Was ist der Unterschied zwischen Lean Management und Change Management?

Lean Management zielt auf Prozesse: Verschwendung finden, Fluss herstellen, Standards und Kennzahlen etablieren. Change Management zielt auf Menschen: verstehen, warum sich etwas ändern muss, mitmachen wollen, das Neue können und beibehalten. In der Praxis greifen beide ineinander. Ein neuer Prozess ohne Veränderung der Menschen fällt zurück, eine Veränderung ohne konkreten Prozess bleibt abstrakt. Deshalb plane ich beides von Anfang an gemeinsam.

Wie erkenne ich früh, dass ein Lean-Projekt zu kippen droht?

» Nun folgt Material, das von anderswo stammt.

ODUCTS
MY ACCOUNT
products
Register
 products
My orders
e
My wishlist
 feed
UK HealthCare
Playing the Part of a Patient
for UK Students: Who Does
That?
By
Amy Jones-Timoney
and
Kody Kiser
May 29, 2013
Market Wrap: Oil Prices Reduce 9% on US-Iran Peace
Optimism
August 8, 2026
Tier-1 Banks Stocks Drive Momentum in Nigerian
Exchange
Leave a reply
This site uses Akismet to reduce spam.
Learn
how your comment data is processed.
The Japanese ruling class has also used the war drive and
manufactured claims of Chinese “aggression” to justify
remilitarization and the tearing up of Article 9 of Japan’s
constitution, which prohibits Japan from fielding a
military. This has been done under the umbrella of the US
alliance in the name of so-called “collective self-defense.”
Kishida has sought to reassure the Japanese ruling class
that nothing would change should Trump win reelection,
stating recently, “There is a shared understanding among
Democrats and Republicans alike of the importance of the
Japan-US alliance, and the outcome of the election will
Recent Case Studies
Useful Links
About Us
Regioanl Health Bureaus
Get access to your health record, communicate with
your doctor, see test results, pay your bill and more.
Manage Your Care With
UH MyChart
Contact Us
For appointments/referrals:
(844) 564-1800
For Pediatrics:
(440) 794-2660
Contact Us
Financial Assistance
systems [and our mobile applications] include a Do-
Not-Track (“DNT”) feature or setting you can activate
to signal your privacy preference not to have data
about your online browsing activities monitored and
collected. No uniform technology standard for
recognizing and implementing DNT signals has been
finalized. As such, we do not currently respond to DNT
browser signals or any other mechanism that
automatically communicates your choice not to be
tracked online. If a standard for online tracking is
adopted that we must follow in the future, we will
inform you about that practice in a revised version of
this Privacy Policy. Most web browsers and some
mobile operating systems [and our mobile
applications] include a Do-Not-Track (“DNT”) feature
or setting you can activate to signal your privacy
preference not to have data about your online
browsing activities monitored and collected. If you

An kleinen Zeichen in den Wochen nach der Einführung. Das Board wird nicht mehr täglich aktualisiert. Die Führungskraft erscheint seltener am Meeting. Der Standard hängt, aber die Leute arbeiten daneben. Hindernisse, die eskaliert wurden, bekommen keine Rückmeldung. Jedes dieser Zeichen ist einzeln harmlos und zusammen ein klares Signal. Wer dann nicht reagiert, hat nach einem Quartal den Zustand von vorher.

Was kann ich als Werkleitung tun, wenn ein Bereichsleiter Lean nur duldet, aber nicht trägt?

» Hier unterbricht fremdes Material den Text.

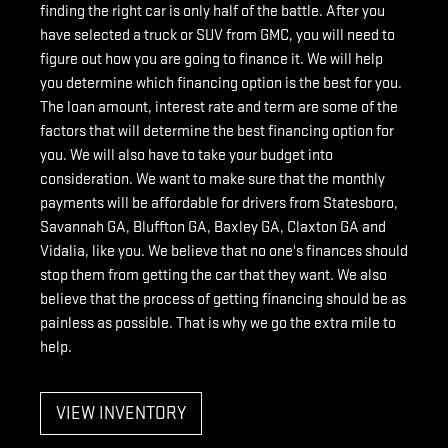
finding the right car is only half of the battle. After you
have selected a truck or SUV from GMC, you will need to
figure out how you are going to finance it. We will help
you determine which financing option is the best for you.
The loan amount, interest rate and term are some of the
factors that will determine the best financing option for
you. We will also have to take your budget into
consideration. We want to make sure that the monthly
payments will be affordable for drivers from Statesboro,
Savannah GA, Bluffton GA, Baxley GA, Claxton GA and
Vidalia, like you. We believe that no one's finances should
stop them from getting the car that they want. We also
believe that the process of getting financing should be as
painless as possible. That is why we go the extra mile to
help.
VIEW INVENTORY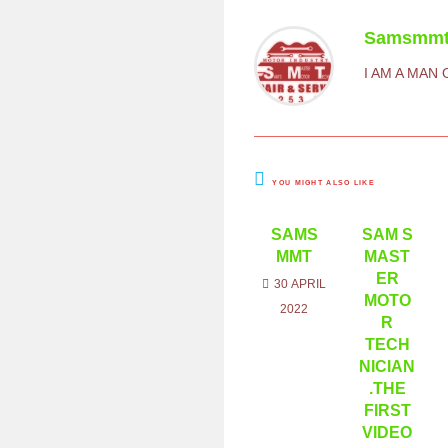
Samsmm
I AM A MAN
YOU MIGHT ALSO LIKE
SAMS
SAM S
MMT
MAST
ER
30 APRIL
MOTO
2022
R
TECH
NICIAN
.THE
FIRST
VIDEO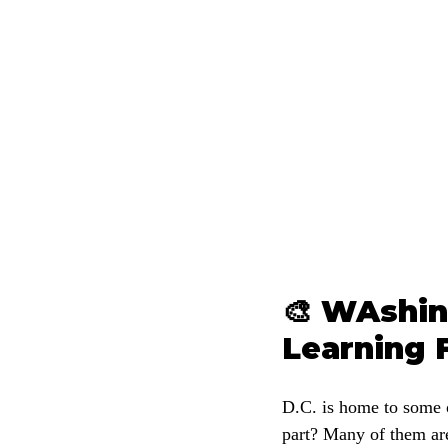
🎨 WAshin
Learning 
D.C. is home to some o
part? Many of them are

Zuerst das Gespräch suchen, nicht die Anweisung. Oft steckt dahinter Überlastung, Unsicherheit mit der neuen Rolle oder die Erfahrung früherer Programme, die versandet sind. Klären Sie, was der Bereichsleiter braucht, um mitzugehen: Zeit, Coaching, ein Vorbild. Machen Sie gleichzeitig deutlich, dass sichtbare Präsenz am Board Teil seiner Führungsaufgabe ist. Wenn beides nichts ändert, ist das eine Führungsfrage, die Sie nicht über die Methode lösen können.